Le forum sur l’habitation tenu jeudi à la Ferme Nouvelle-France a réuni Pascale Plante, directrice générale de la MRC de Maskinongé, Nadia Cardin, coordonnatrice de la Corporation de développement communautaire de la MRC de Maskinongé, Marie-Claude Dionne, organisatrice communautaire du CIUSSS régional, et Isabelle Bordeleau, agente de développement du territoire de la MRC de Maskinongé.
Le forum sur l’habitation tenu jeudi à la Ferme Nouvelle-France a réuni Pascale Plante, directrice générale de la MRC de Maskinongé, Nadia Cardin, coordonnatrice de la Corporation de développement communautaire de la MRC de Maskinongé, Marie-Claude Dionne, organisatrice communautaire du CIUSSS régional, et Isabelle Bordeleau, agente de développement du territoire de la MRC de Maskinongé.

Forum sur l’habitation dans Maskinongé: des options à envisager

Martin Lafrenière
Martin Lafrenière
Le Nouvelliste
SAINTE-ANGÈLE-DE-PRÉMONT — L’accès limité à du logement au sein de la MRC de Maskinongé est un dossier connu par les intervenants, mais ceux-ci savent que des solutions peuvent être envisagées pour contrer ce problème qui nuit à la rétention des citoyens du secteur et à l’attraction de nouveaux résidents.

La MRC de Maskinongé, la Corporation de développement communautaire de la MRC de Maskinongé et le Centre intégré universitaire de santé et de services sociaux de la Mauricie et du Centre-du-Québec ont tenu, jeudi à Sainte-Angèle-de-Prémont, un forum sur l’habitation. État de la situation, identification des besoins et présentation de sources de financement ont été abordés durant une journée meublée par de nombreuses discussions.

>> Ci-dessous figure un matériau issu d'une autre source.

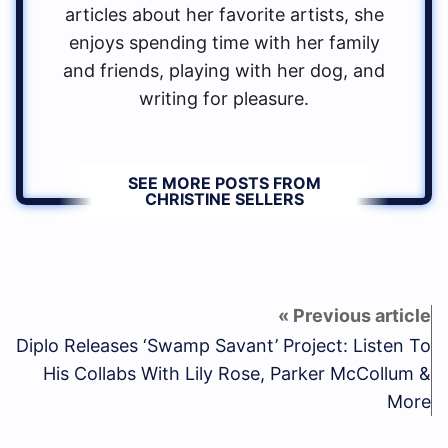
articles about her favorite artists, she
enjoys spending time with her family
and friends, playing with her dog, and
writing for pleasure.
SEE MORE POSTS FROM
CHRISTINE SELLERS
Diplo Releases ‘Swamp Savant’ Project: Listen To
His Collabs With Lily Rose, Parker McCollum &
More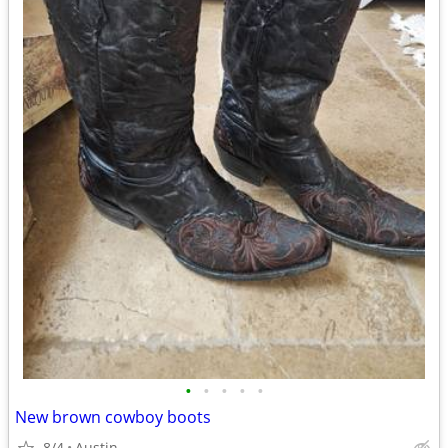
•
•
•
•
•
New brown cowboy boots
8/4
Austin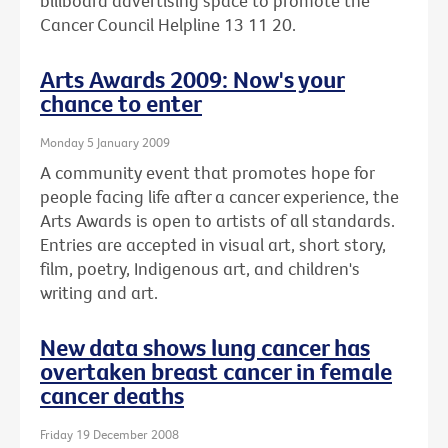
billboard advertising space to promote the
Cancer Council Helpline 13 11 20.
Arts Awards 2009: Now's your
chance to enter
Monday 5 January 2009
A community event that promotes hope for
people facing life after a cancer experience, the
Arts Awards is open to artists of all standards.
Entries are accepted in visual art, short story,
film, poetry, Indigenous art, and children's
writing and art.
New data shows lung cancer has
overtaken breast cancer in female
cancer deaths
Friday 19 December 2008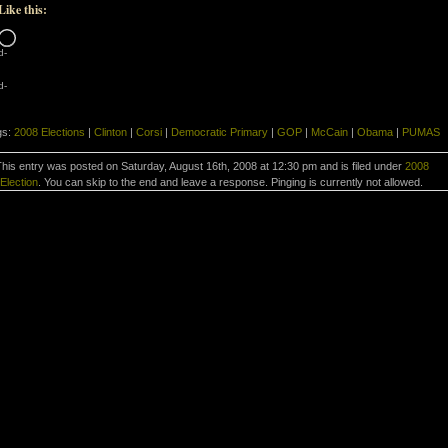
Like this:
Loading…
d-
d-
gs:
2008 Elections
|
Clinton
|
Corsi
|
Democratic Primary
|
GOP
|
McCain
|
Obama
|
PUMAS
his entry was posted on Saturday, August 16th, 2008 at 12:30 pm and is filed under
2008
Election
. You can skip to the end and leave a response. Pinging is currently not allowed.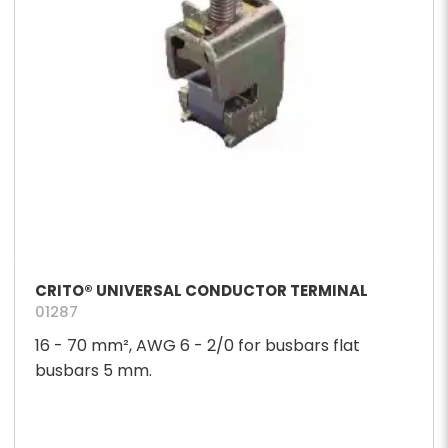
CRITO® UNIVERSAL CONDUCTOR TERMINAL
01287
16 - 70 mm², AWG 6 - 2/0 for busbars flat
busbars 5 mm.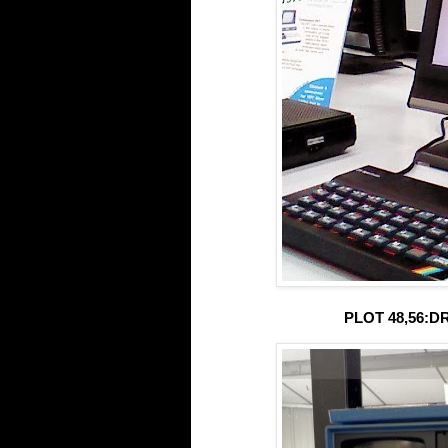
PLOT 48,56:DR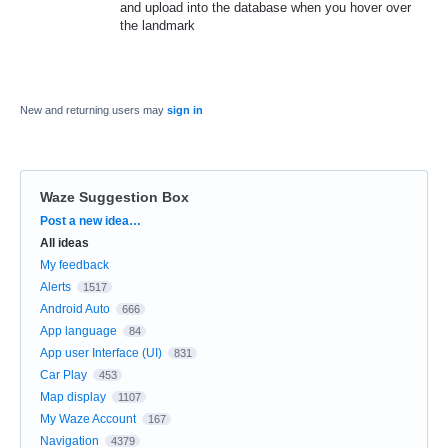
and upload into the database when you hover over
the landmark
New and returning users may
sign in
Waze Suggestion Box
Categories
Post a new idea…
All ideas
My feedback
Alerts
1517
Android Auto
666
App language
84
App user Interface (UI)
831
Car Play
453
Map display
1107
My Waze Account
167
Navigation
4379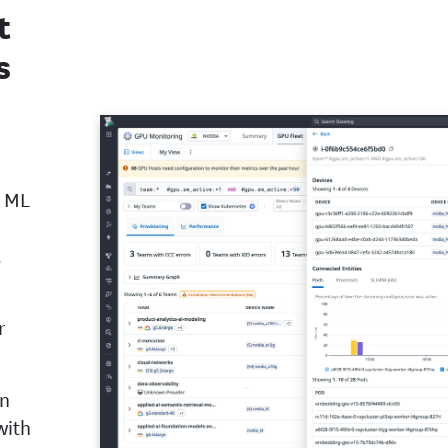
t
s
d ML
.
r
on
with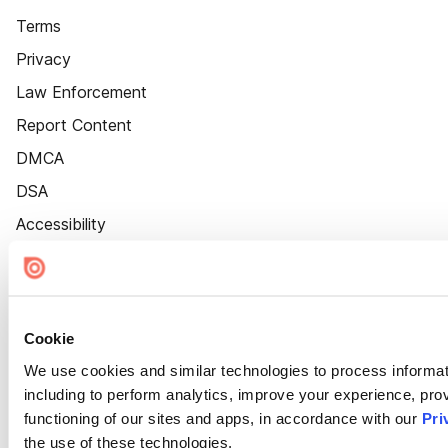
Terms
Privacy
Law Enforcement
Report Content
DMCA
DSA
Accessibility
Cookie Settings
Cookie
We use cookies and similar technologies to process informat
including to perform analytics, improve your experience, prov
functioning of our sites and apps, in accordance with our
Pri
the use of these technologies.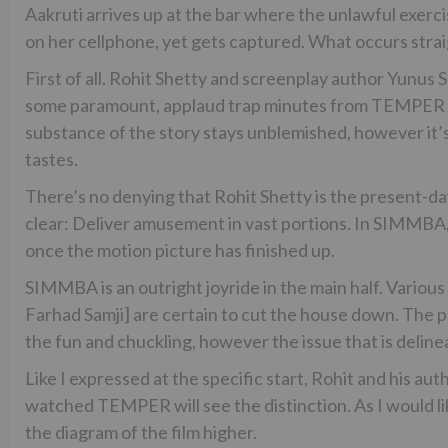
Aakruti arrives up at the bar where the unlawful exerc
on her cellphone, yet gets captured. What occurs str
First of all. Rohit Shetty and screenplay author Yunus S
some paramount, applaud trap minutes from TEMPER a
substance of the story stays unblemished, however it’
tastes.
There’s no denying that Rohit Shetty is the present-d
clear: Deliver amusement in vast portions. In SIMMBA,
once the motion picture has finished up.
SIMMBA is an outright joyride in the main half. Various
Farhad Samji] are certain to cut the house down. The 
the fun and chuckling, however the issue that is delin
Like I expressed at the specific start, Rohit and his au
watched TEMPER will see the distinction. As I would li
the diagram of the film higher.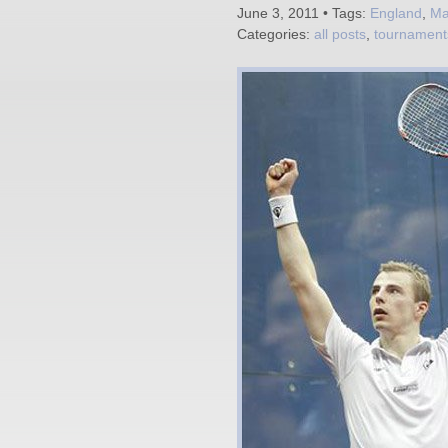
June 3, 2011 • Tags:
England
,
Ma
Categories:
all posts
,
tournament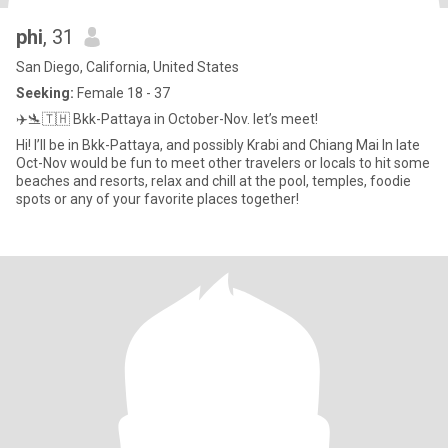
phi
, 31
San Diego, California, United States
Seeking:
Female 18 - 37
✈️🛬🇹🇭 Bkk-Pattaya in October-Nov. let’s meet!
Hi! I’ll be in Bkk-Pattaya, and possibly Krabi and Chiang Mai In late
Oct-Nov would be fun to meet other travelers or locals to hit some
beaches and resorts, relax and chill at the pool, temples, foodie
spots or any of your favorite places together!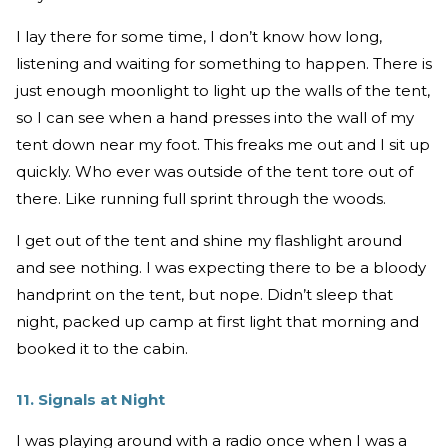
I lay there for some time, I don’t know how long,
listening and waiting for something to happen. There is
just enough moonlight to light up the walls of the tent,
so I can see when a hand presses into the wall of my
tent down near my foot. This freaks me out and I sit up
quickly. Who ever was outside of the tent tore out of
there. Like running full sprint through the woods.
I get out of the tent and shine my flashlight around
and see nothing. I was expecting there to be a bloody
handprint on the tent, but nope. Didn’t sleep that
night, packed up camp at first light that morning and
booked it to the cabin.
11. Signals at Night
I was playing around with a radio once when I was a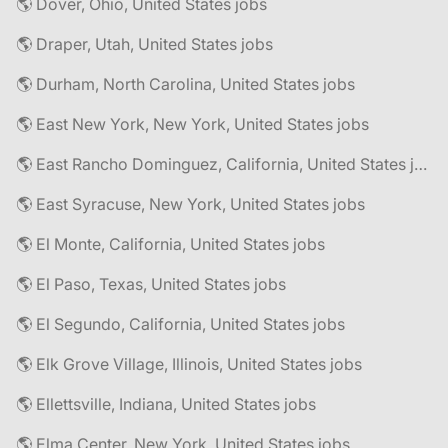
🌎 Dover, Ohio, United States jobs
🌎 Draper, Utah, United States jobs
🌎 Durham, North Carolina, United States jobs
🌎 East New York, New York, United States jobs
🌎 East Rancho Dominguez, California, United States jobs
🌎 East Syracuse, New York, United States jobs
🌎 El Monte, California, United States jobs
🌎 El Paso, Texas, United States jobs
🌎 El Segundo, California, United States jobs
🌎 Elk Grove Village, Illinois, United States jobs
🌎 Ellettsville, Indiana, United States jobs
🌎 Elma Center, New York, United States jobs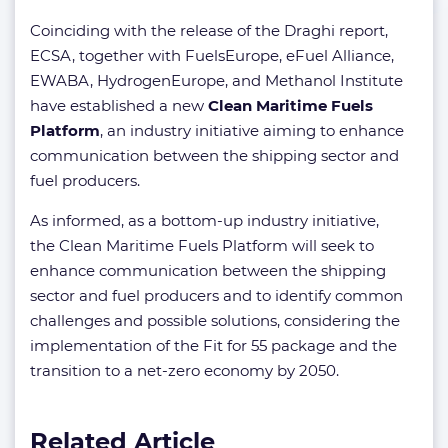
Coinciding with the release of the Draghi report,
ECSA, together with FuelsEurope, eFuel Alliance,
EWABA, HydrogenEurope, and Methanol Institute
have established a new
Clean Maritime Fuels
Platform
, an industry initiative aiming to enhance
communication between the shipping sector and
fuel producers.
As informed, as a bottom-up industry initiative,
the Clean Maritime Fuels Platform will seek to
enhance communication between the shipping
sector and fuel producers and to identify common
challenges and possible solutions, considering the
implementation of the Fit for 55 package and the
transition to a net-zero economy by 2050.
Related Article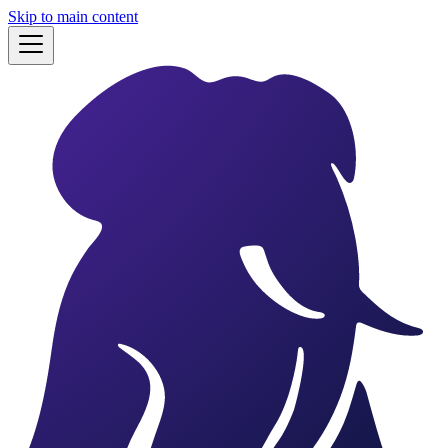
Skip to main content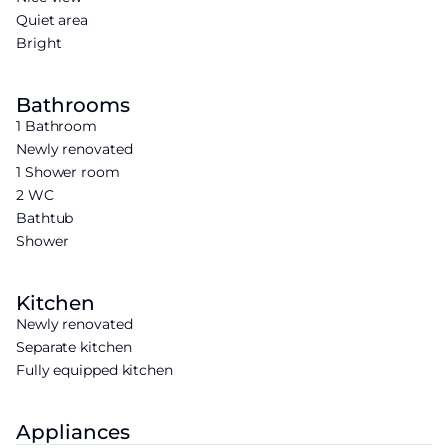
Quiet area
Bright
Bathrooms
1 Bathroom
Newly renovated
1 Shower room
2 WC
Bathtub
Shower
Kitchen
Newly renovated
Separate kitchen
Fully equipped kitchen
Appliances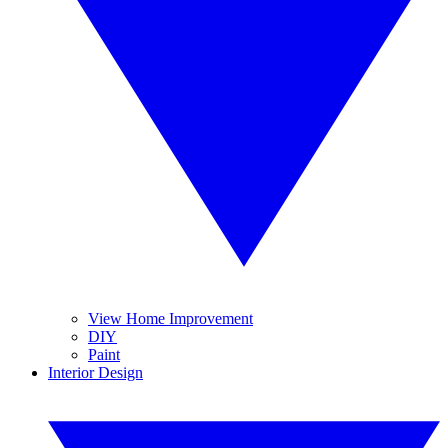
View Home Improvement
DIY
Paint
Interior Design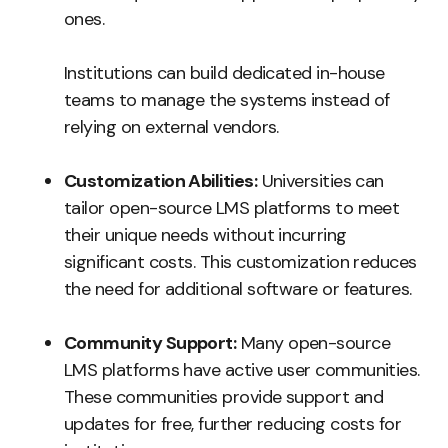
ones.
Institutions can build dedicated in-house
teams to manage the systems instead of
relying on external vendors.
Customization Abilities:
Universities can
tailor open-source LMS platforms to meet
their unique needs without incurring
significant costs. This customization reduces
the need for additional software or features.
Community Support:
Many open-source
LMS platforms have active user communities.
These communities provide support and
updates for free, further reducing costs for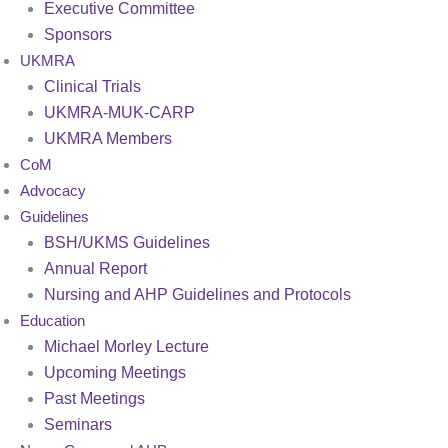
Executive Committee
Sponsors
UKMRA
Clinical Trials
UKMRA-MUK-CARP
UKMRA Members
CoM
Advocacy
Guidelines
BSH/UKMS Guidelines
Annual Report
Nursing and AHP Guidelines and Protocols
Education
Michael Morley Lecture
Upcoming Meetings
Past Meetings
Seminars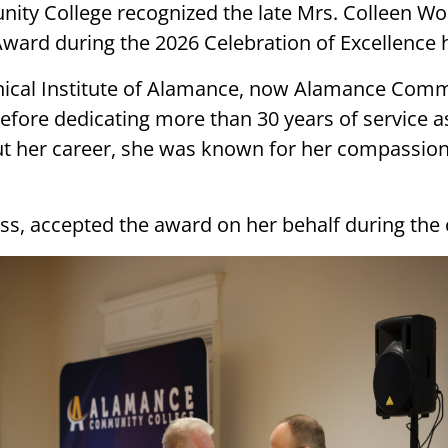
 College recognized the late Mrs. Colleen Wood
Award during the 2026 Celebration of Excellence 
hnical Institute of Alamance, now Alamance Comm
efore dedicating more than 30 years of service a
ut her career, she was known for her compassio
ss, accepted the award on her behalf during the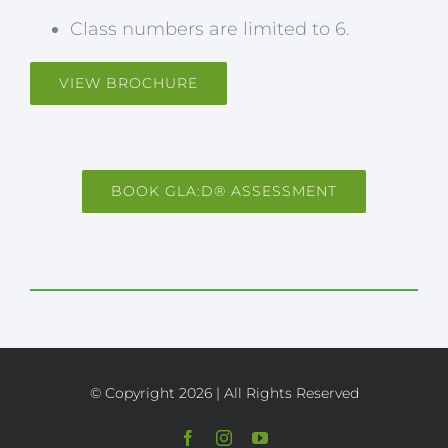
Class numbers are limited to 6.
VIEW BROCHURE
BOOK GLA:D® ASSESSMENT
© Copyright
2026 | All Rights Reserved
Facebook
Instagram
YouTube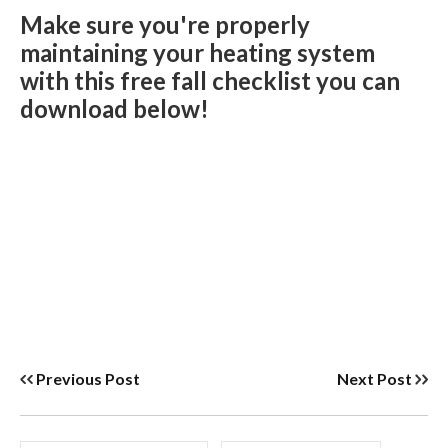
Make sure you're properly
maintaining your heating system
with this free fall checklist you can
download below!
Previous Post
Next Post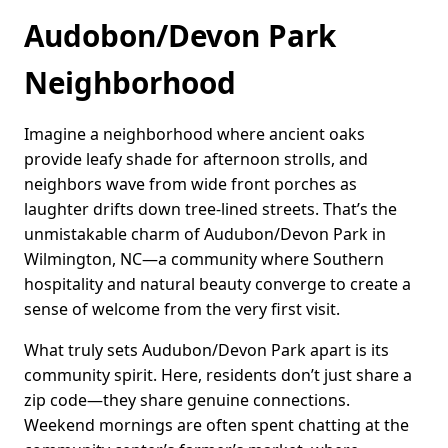
Audobon/Devon Park
Neighborhood
Imagine a neighborhood where ancient oaks
provide leafy shade for afternoon strolls, and
neighbors wave from wide front porches as
laughter drifts down tree-lined streets. That’s the
unmistakable charm of Audubon/Devon Park in
Wilmington, NC—a community where Southern
hospitality and natural beauty converge to create a
sense of welcome from the very first visit.
What truly sets Audubon/Devon Park apart is its
community spirit. Here, residents don’t just share a
zip code—they share genuine connections.
Weekend mornings are often spent chatting at the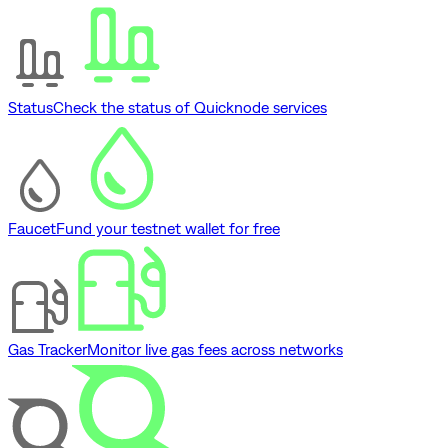
Status
Check the status of Quicknode services
Faucet
Fund your testnet wallet for free
Gas Tracker
Monitor live gas fees across networks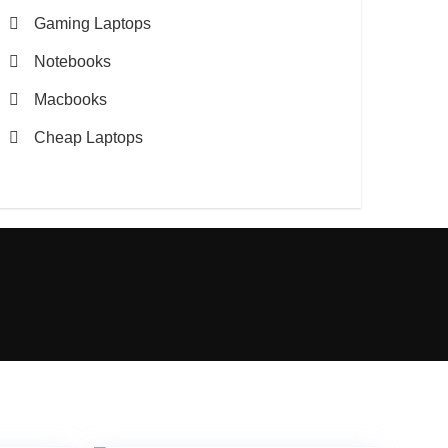
Gaming Laptops
Notebooks
Macbooks
Cheap Laptops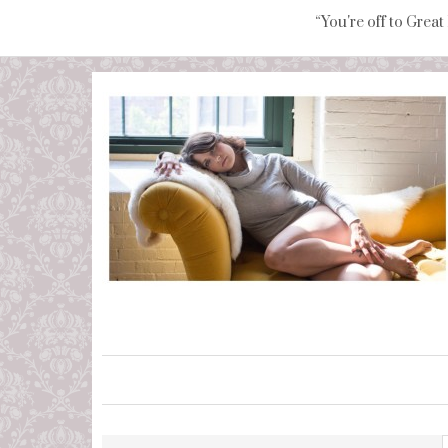
“You're off to Great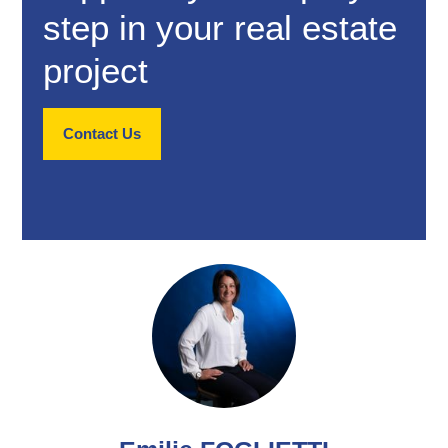
step in your real estate
project
Contact Us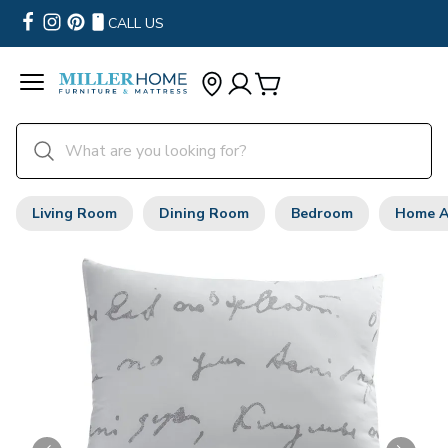
CALL US
Living Room
Dining Room
Bedroom
Home A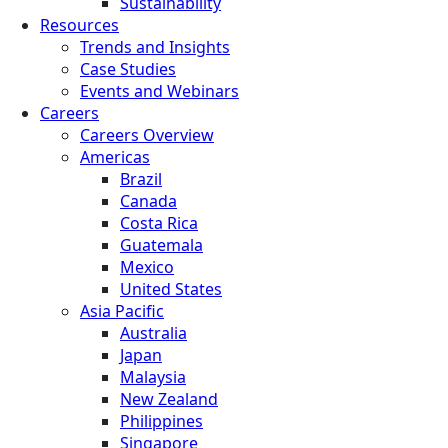
Sustainability
Resources
Trends and Insights
Case Studies
Events and Webinars
Careers
Careers Overview
Americas
Brazil
Canada
Costa Rica
Guatemala
Mexico
United States
Asia Pacific
Australia
Japan
Malaysia
New Zealand
Philippines
Singapore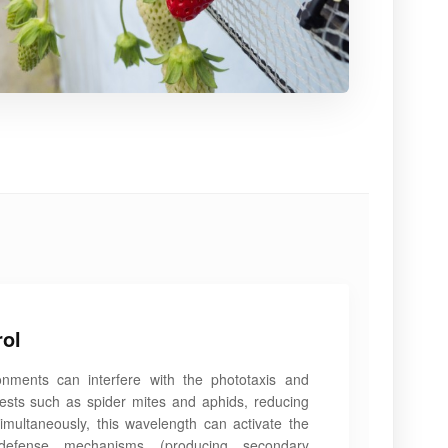
rol
onments can interfere with the phototaxis and
pests such as spider mites and aphids, reducing
Simultaneously, this wavelength can activate the
efense mechanisms (producing secondary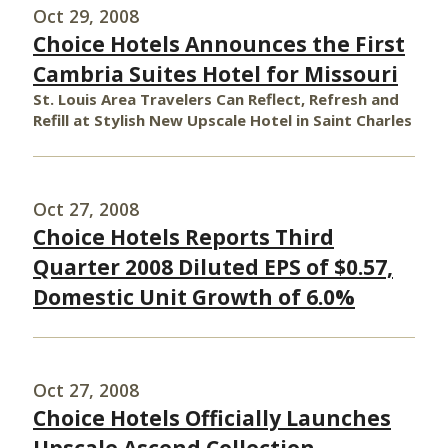
Oct 29, 2008
Choice Hotels Announces the First
Cambria Suites Hotel for Missouri
St. Louis Area Travelers Can Reflect, Refresh and
Refill at Stylish New Upscale Hotel in Saint Charles
Oct 27, 2008
Choice Hotels Reports Third
Quarter 2008 Diluted EPS of $0.57,
Domestic Unit Growth of 6.0%
Oct 27, 2008
Choice Hotels Officially Launches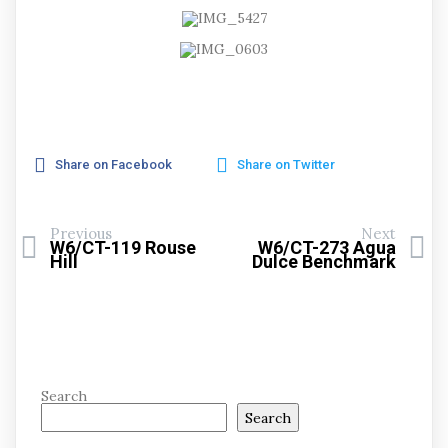
Share on Facebook
Share on Twitter
Previous
Next
W6/CT-119 Rouse
W6/CT-273 Agua
Hill
Dulce Benchmark
Search
Search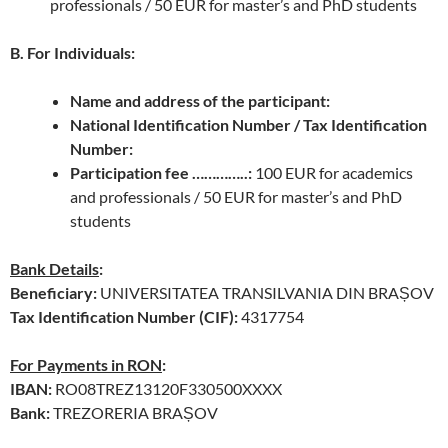
professionals / 50 EUR for master’s and PhD students
B. For Individuals:
Name and address of the participant:
National Identification Number / Tax Identification
Number:
Participation fee …………..:
100 EUR for academics
and professionals / 50 EUR for master’s and PhD
students
Bank Details
:
Beneficiary:
UNIVERSITATEA TRANSILVANIA DIN BRAȘOV
Tax Identification Number (CIF):
4317754
For Payments in RON
:
IBAN:
RO08TREZ13120F330500XXXX
Bank:
TREZORERIA BRAȘOV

«La question du besoin est abstraite, reconnaît Nadia Cardin, coordonnatrice de la CDC de Maskinongé. On anticipe un vieillissement de la population qui pourrait se traduire par le fait que c’est trop de responsabilités, avoir une maison. Si un aîné veut vieillir dans son village, s’il n’a pas de logement, il quitte son territoire. Et il faut être attractif. On veut de nouveaux travailleurs, on veut des familles, on veut développer le territoire. Ce qu’on voit au Québec, c’est qu’on travaille la question en partenariat avec le domaine de la santé, les organisations publiques, des entreprises privées pour injecter du financement. Ça dépend du type de logements. Mais il y a une multitude de possibilités. Ça pourrait se faire en habitations à loyer modique, en coopérative d’habitations, en organisme à but non lucratif.»

Des projets d’habitation peuvent se faire en construisant des bâtisses. Ça peut aussi se concrétiser en transformant des bâtisses existantes.

Selon Mme Cardin, plus de 50 personnes ont pris part à cette journée. Des gens des organismes communautaires et du secteur de l’économie sociale étaient présents. Des élus, des gens du personnel administratif de la MRC et de municipalités et des représentants du secteur économique ont aussi tenu à être du forum.

«La question du logement est partout. On touche tous à ce sujet. Et si on veut se mettre en action, il faut travailler ensemble. C’est une première étape vers une concertation du territoire.»

C’est la raison pour laquelle un comité de travail intersectoriel sera créé afin de pondre un plan d’action qui sera applicable sur l’ensemble du territoire. Selon Mme Cardin, les intervenants devront aborder la question du plan d’action en 2020 afin d’accélérer la réalisation de projets qui peut s’étaler sur quelques années.

«Plus vite on a le plan d’action, plus vite on a des projets de développement, souligne-t-elle. Mais il y a une belle volonté.»